Opiniones y respuestas de la comunidad

El accionar de Hernández ha generado una creciente preocupación entre diversos sectores de la sociedad hondureña. Defensores de derechos humanos y figuras políticas de oposición han exigido su destitución, acusándolo de actuar como parte de un proyecto de «subordinación política» de las Fuerzas Armadas al poder ejecutivo. Especialmente se ha criticado su presencia en sesiones del CNE, un órgano cuya función debe mantenerse libre de influencias militares, y su presunta implicación en retrasos en la entrega de materiales electorales en las primarias de 2025. Estas acciones, según sus detractores, minan la confianza en la neutralidad de las instituciones del Estado y podrían comprometer la legitimidad del proceso electoral.

División y obstáculos para las Fuerzas Armadas

A pesar de las críticas y de los llamados a su destitución, Hernández sigue en el cargo, defendiendo que las Fuerzas Armadas actúan dentro del marco legal y están dispuestas a enfrentar judicialmente a sus críticos.

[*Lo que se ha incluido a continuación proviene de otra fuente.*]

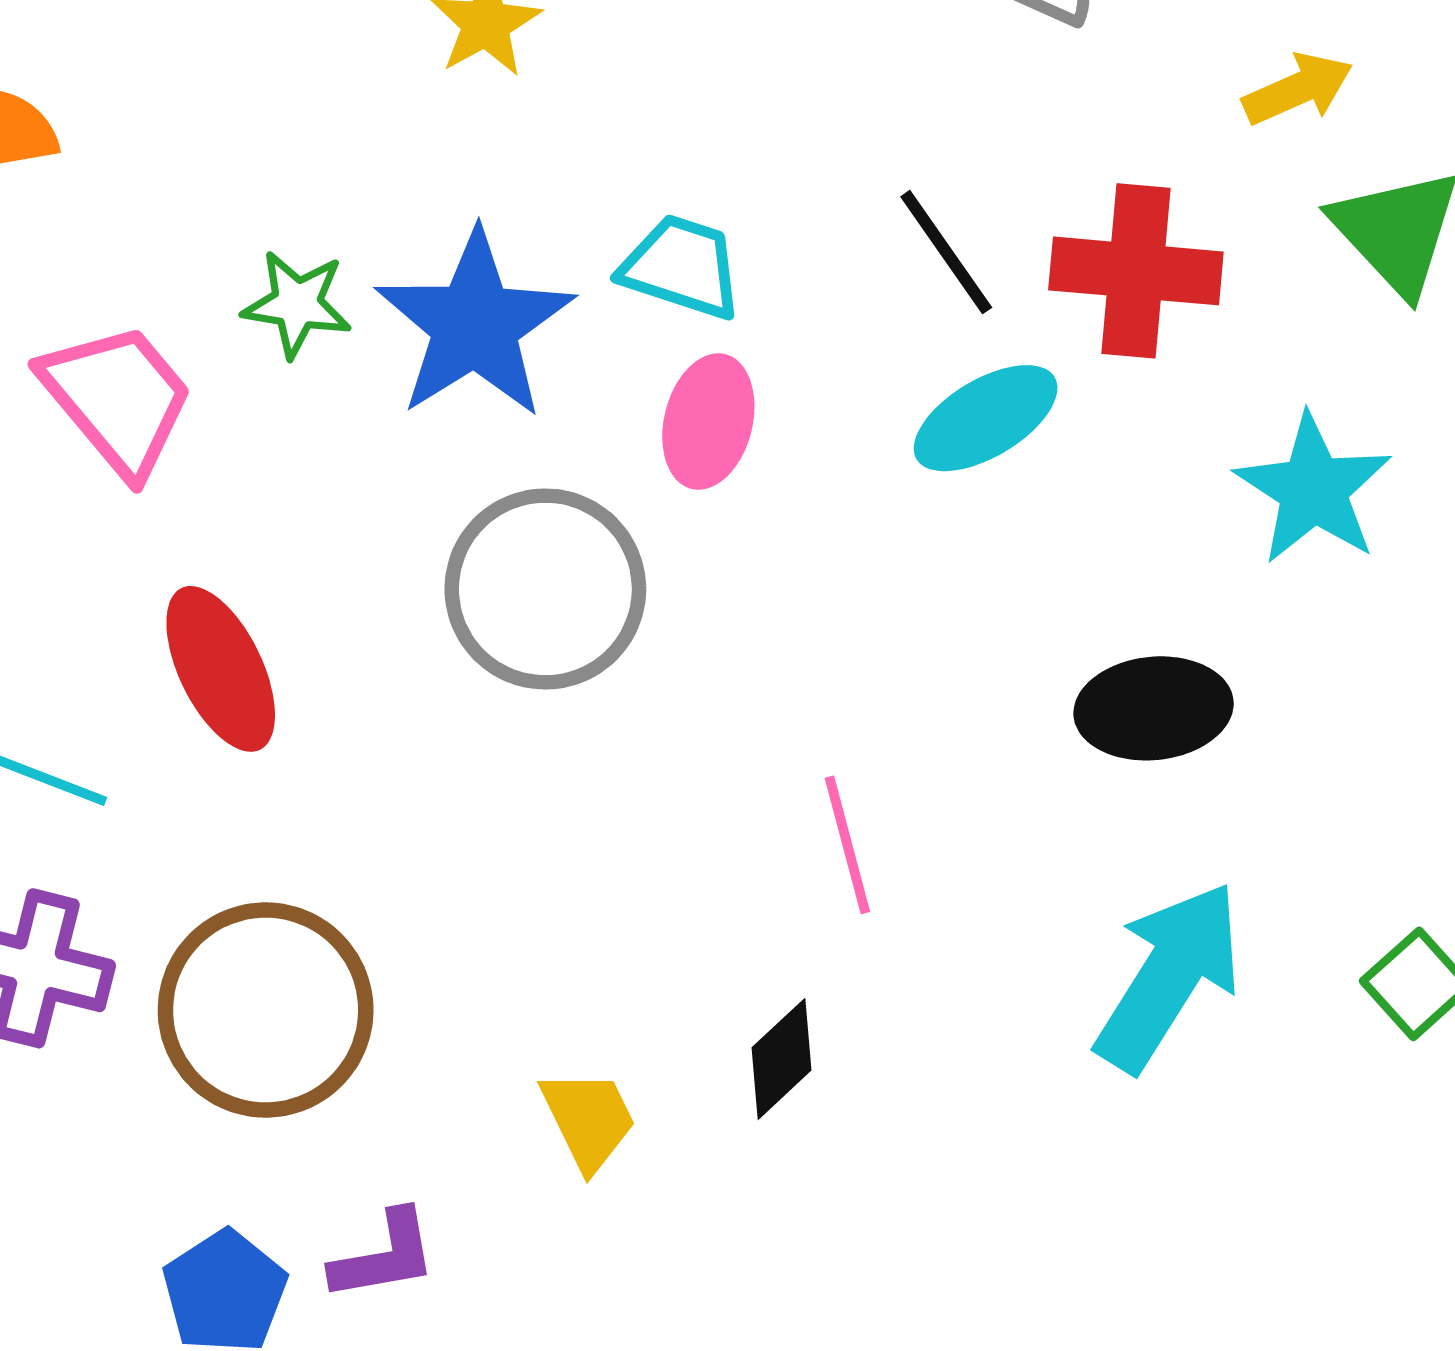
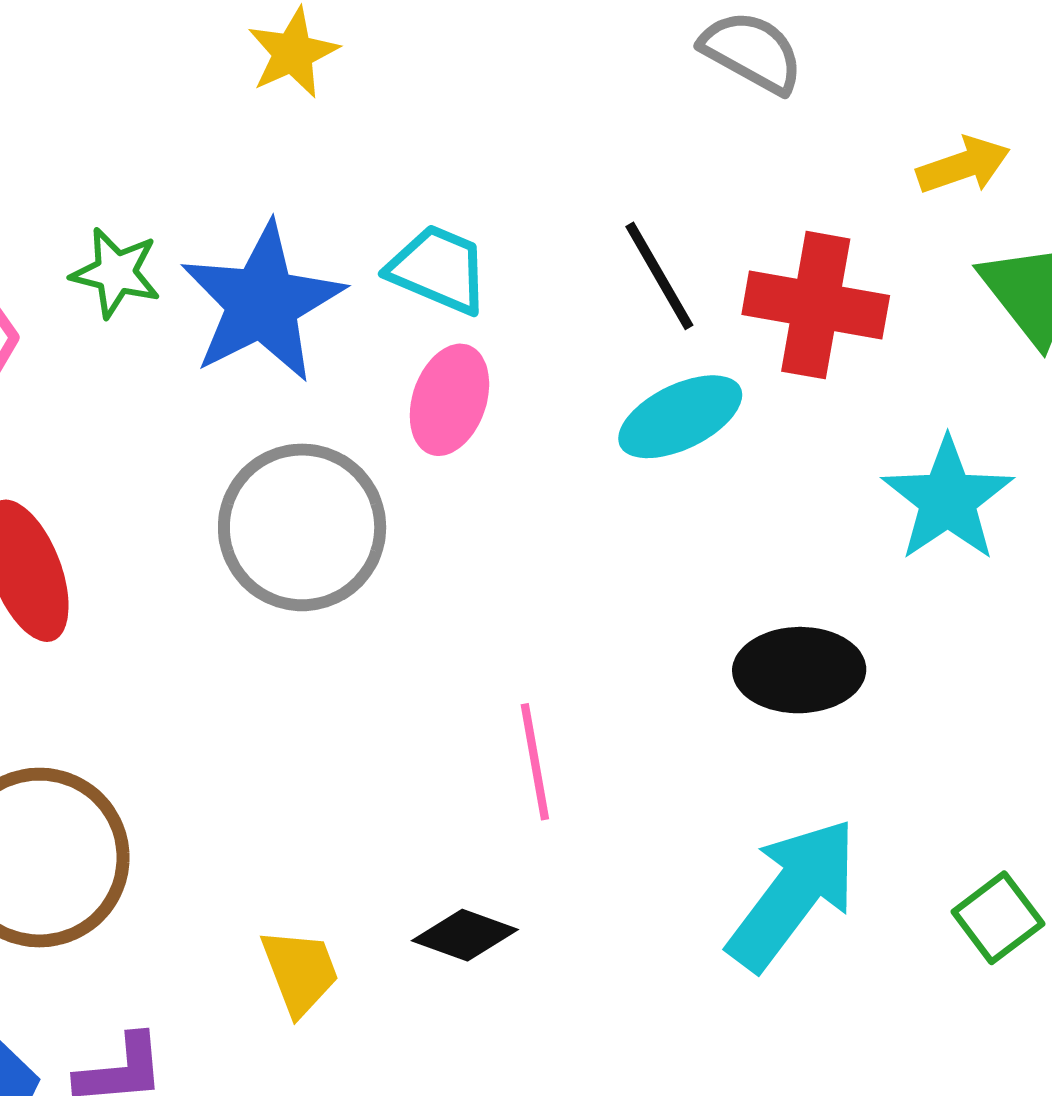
black diamond: (781, 1059) -> (465, 935), turned 58

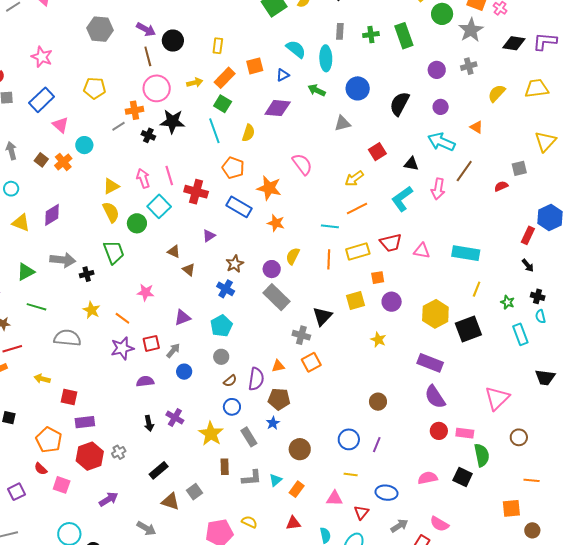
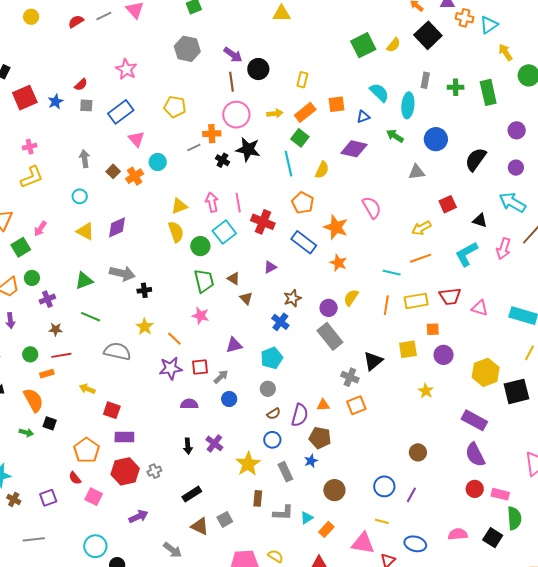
green trapezoid: (114, 252) -> (204, 281), moved
pink triangle: (334, 498) -> (363, 543), size x1.4

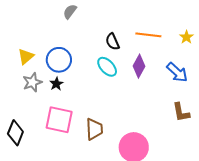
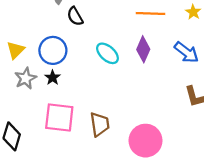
black semicircle: (113, 42) -> (75, 16), moved

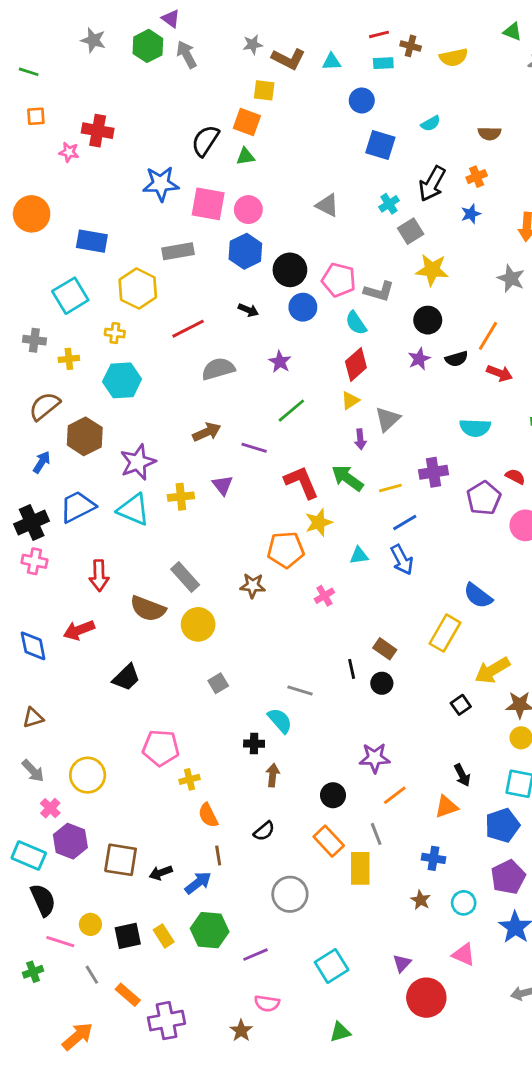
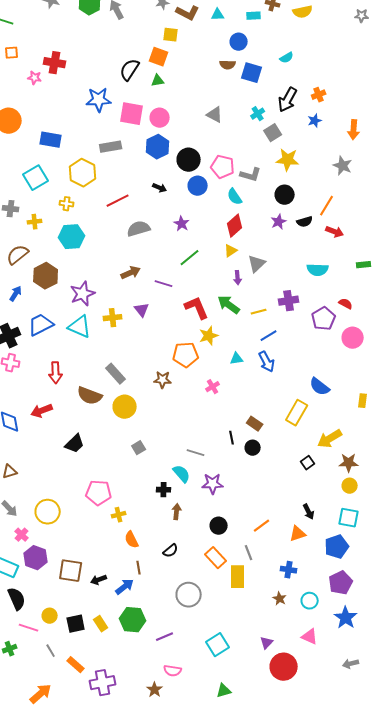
brown semicircle: (489, 133) -> (228, 65), moved
purple star: (375, 758) -> (213, 484), moved

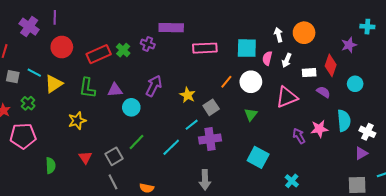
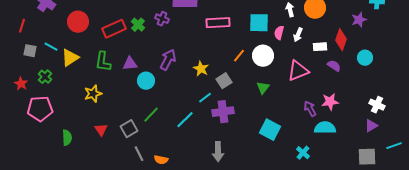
cyan semicircle: (344, 121) -> (325, 128), moved, turned -85
gray line: (113, 182) -> (139, 154), moved

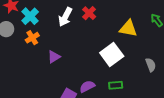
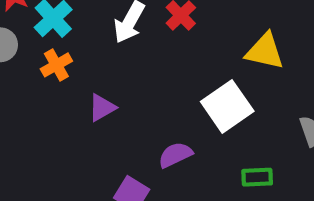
green rectangle: (116, 85) -> (257, 177), moved
purple semicircle: (87, 86) -> (175, 155), moved

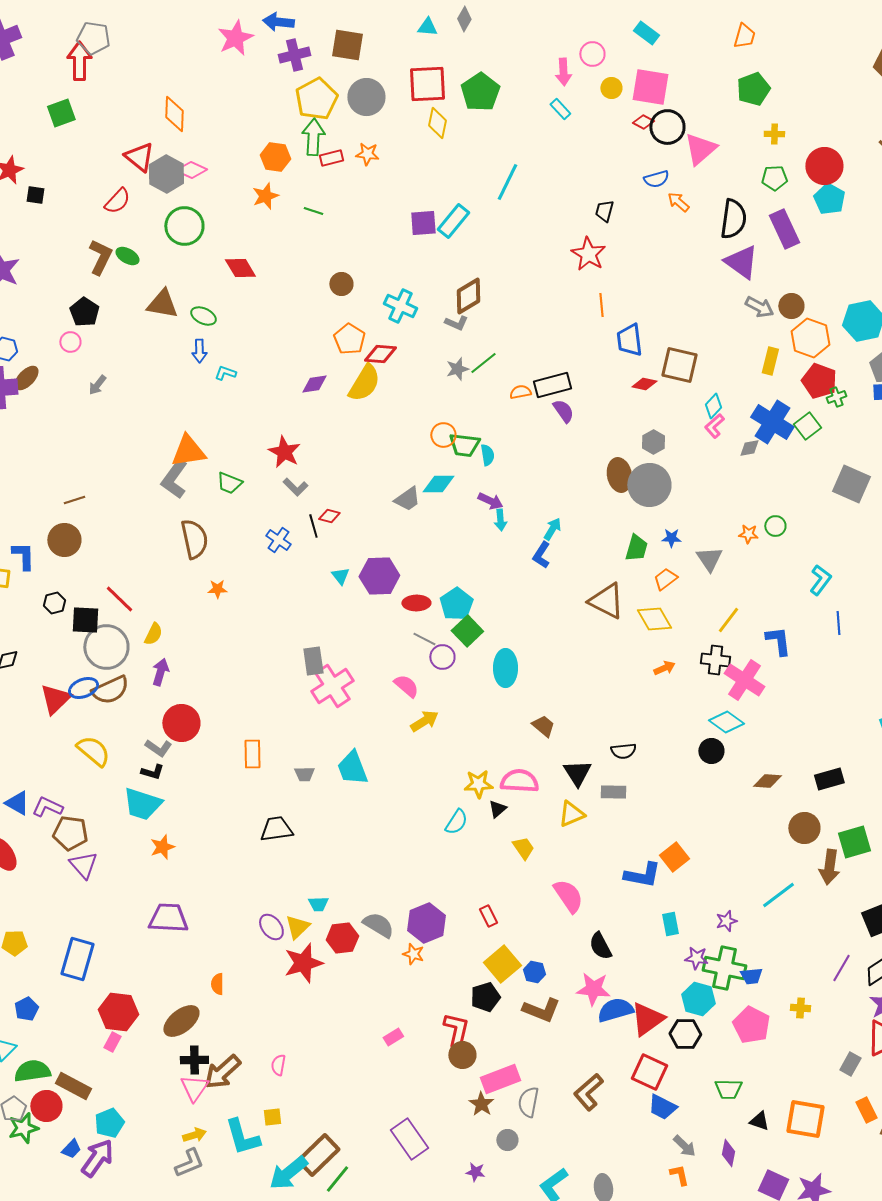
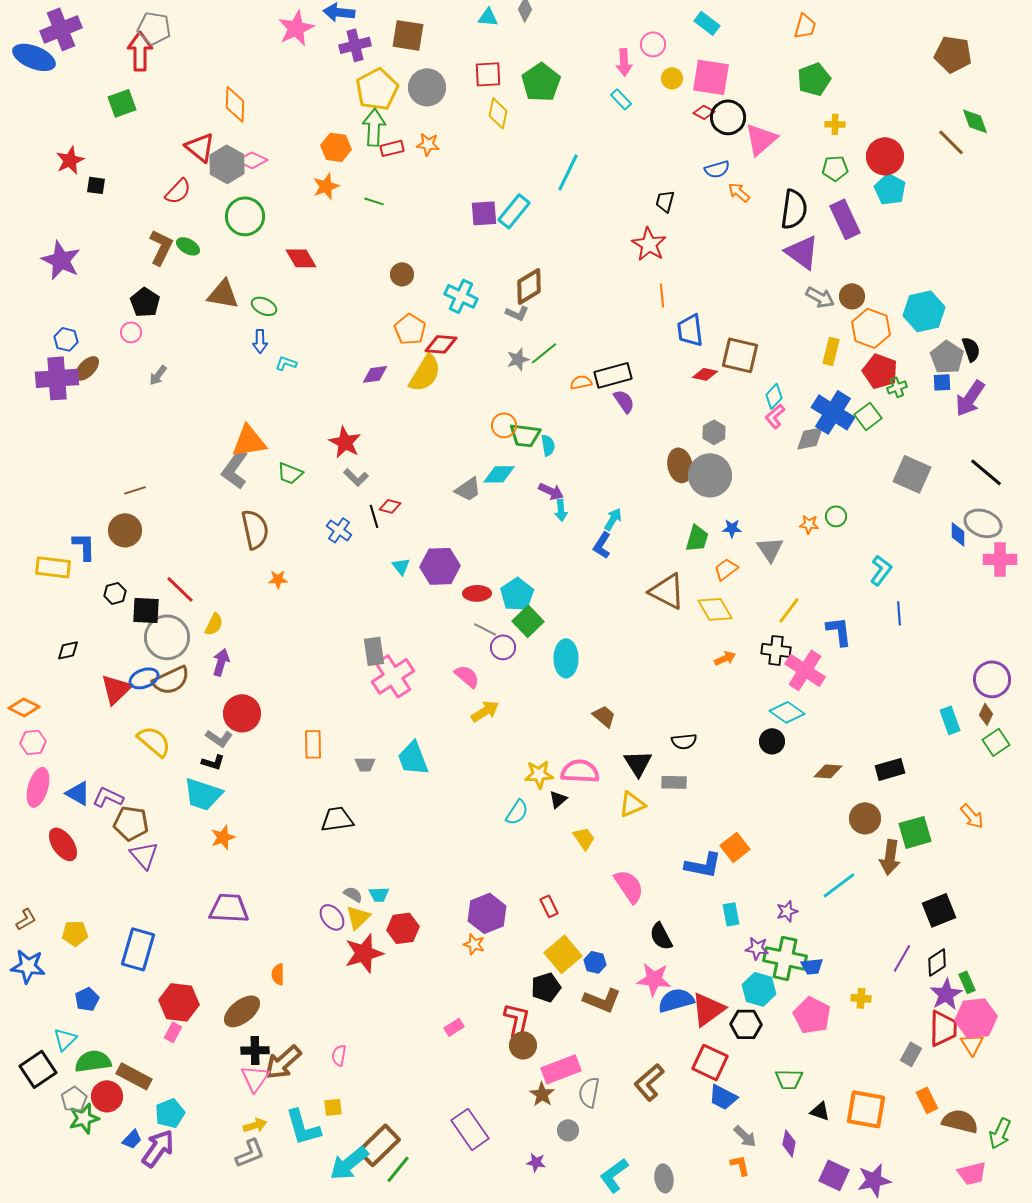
red square: (427, 84) -> (488, 74), size x0.7
gray diamond: (749, 448) -> (810, 438), size x1.4
gray semicircle: (378, 925) -> (353, 894), moved, size x0.6

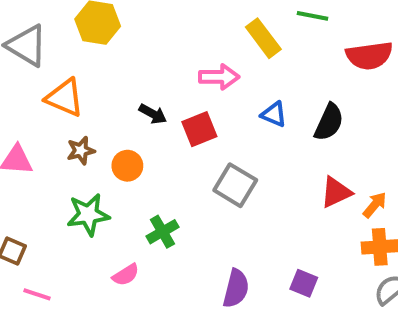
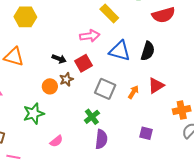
blue triangle: (274, 114) -> (120, 51), size x1.6
brown star: (81, 151) -> (66, 79), moved
orange arrow: (375, 205) -> (133, 92), moved
green cross: (162, 232) -> (92, 117), moved
purple semicircle: (236, 288) -> (101, 139), moved

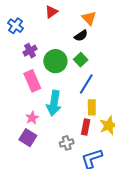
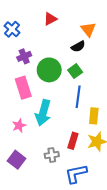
blue line: (86, 84) -> (78, 97), turned -30
yellow rectangle: (92, 107) -> (94, 116), moved
purple square: (28, 138) -> (17, 160), moved

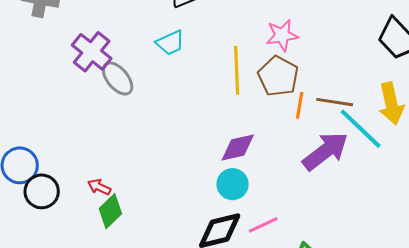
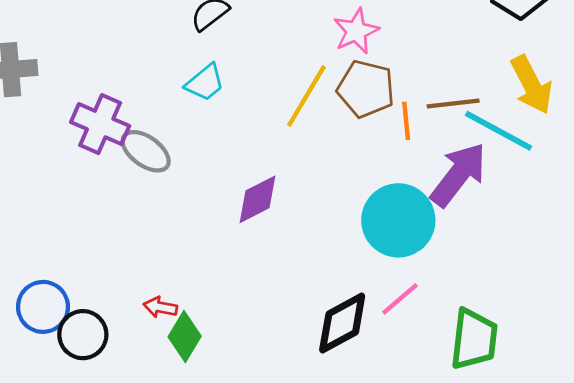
yellow line: (237, 70) -> (306, 96), turned 48
purple diamond: (238, 148) -> (258, 199), moved
cyan circle: (233, 184) -> (398, 220), moved, size x1.6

Sin embargo, su permanencia al frente de la institución refleja una creciente polarización en el país respecto al papel de los militares en la política.

Aunque algunos lo consideran un protector de la institucionalidad y el orden, otros interpretan sus acciones como una muestra de la creciente influencia política en las Fuerzas Armadas. Esta situación refleja los desafíos institucionales que enfrenta Honduras para asegurar que sus fuerzas armadas no sean vistas como dependientes del poder político, sino como una base esencial para la estabilidad del país.